Heathcote smiled grimly.
/> “After all,” he said, “the fraud was simple enough. I took an emetic, which I knew would produce the cadaverous hue of approaching death, and the supposed hemorrhage was managed with some bullock’s blood. I got it from a distant butcher, telling him that I wanted it to mix with meal to feed my dogs with.”
“And how did you deceive the undertaker’s men?” I asked.
“My wife insisted on keeping my face covered, and I managed to simulate rigidity. As to the necessary coldness, I was cold enough lying with only a sheet over me. After I was placed in the coffin my wife would not allow anyone to enter the room but herself: she brought me food, of course. We bored holes, too, in the coffin lid. Still, I shall never forget the awful five minutes during which I was screwed down.

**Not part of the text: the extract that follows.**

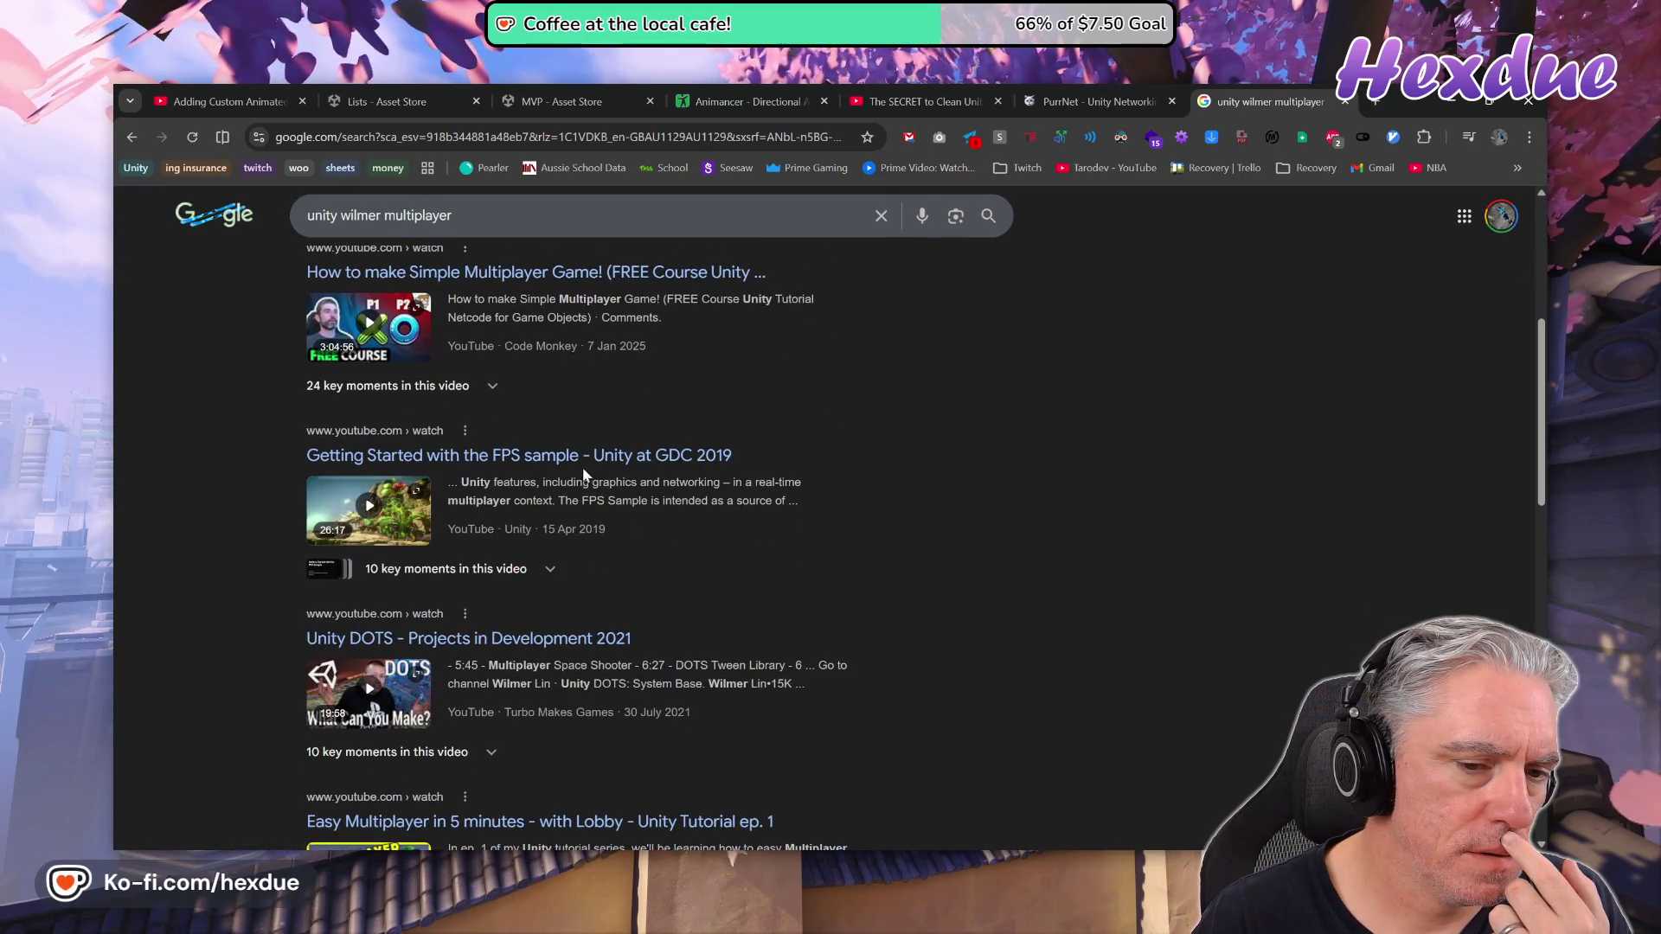
pyautogui.scroll(-4, 692, 638)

“It was all managed with great expedition. As soon as ever the undertaker’s men could be got out of the way, my wife unscrewed the coffin and released me. We then filled it with bags of flour, which we had already secured and hidden for the purpose. My supposed funeral took place with due honours. I left the house that night, intending to ship to America. Had I done this, the appalling consequences which have now ended in the death of my wife might never have taken place, but, at the eleventh hour, my courage failed me. I could do much to shield my wife and child, but I could not endure the thought of never seeing them again. Contrary to all my wife’s entreaties, I insisted on coming into the garden, for the selfish pleasure of catching even a glimpse of Gabrielle’s little figure, as she moved about her bedroom. She saw me once, but I escaped through the shrubbery and by a door which we kept on purpose unlocked, before she reached me. I thought I would never again transgress, but once more the temptation assailed me, and I was not proof against it. My health failed rapidly. I was really dying, and on the morning when my wife’s illness began, had suffered from a genuine and very sharp attack of hemorrhage. She found me in the wretched lodging where I was hiding in a state of complete misery, and almost destitution. Something in my appearance seemed suddenly to make her lose all self-control.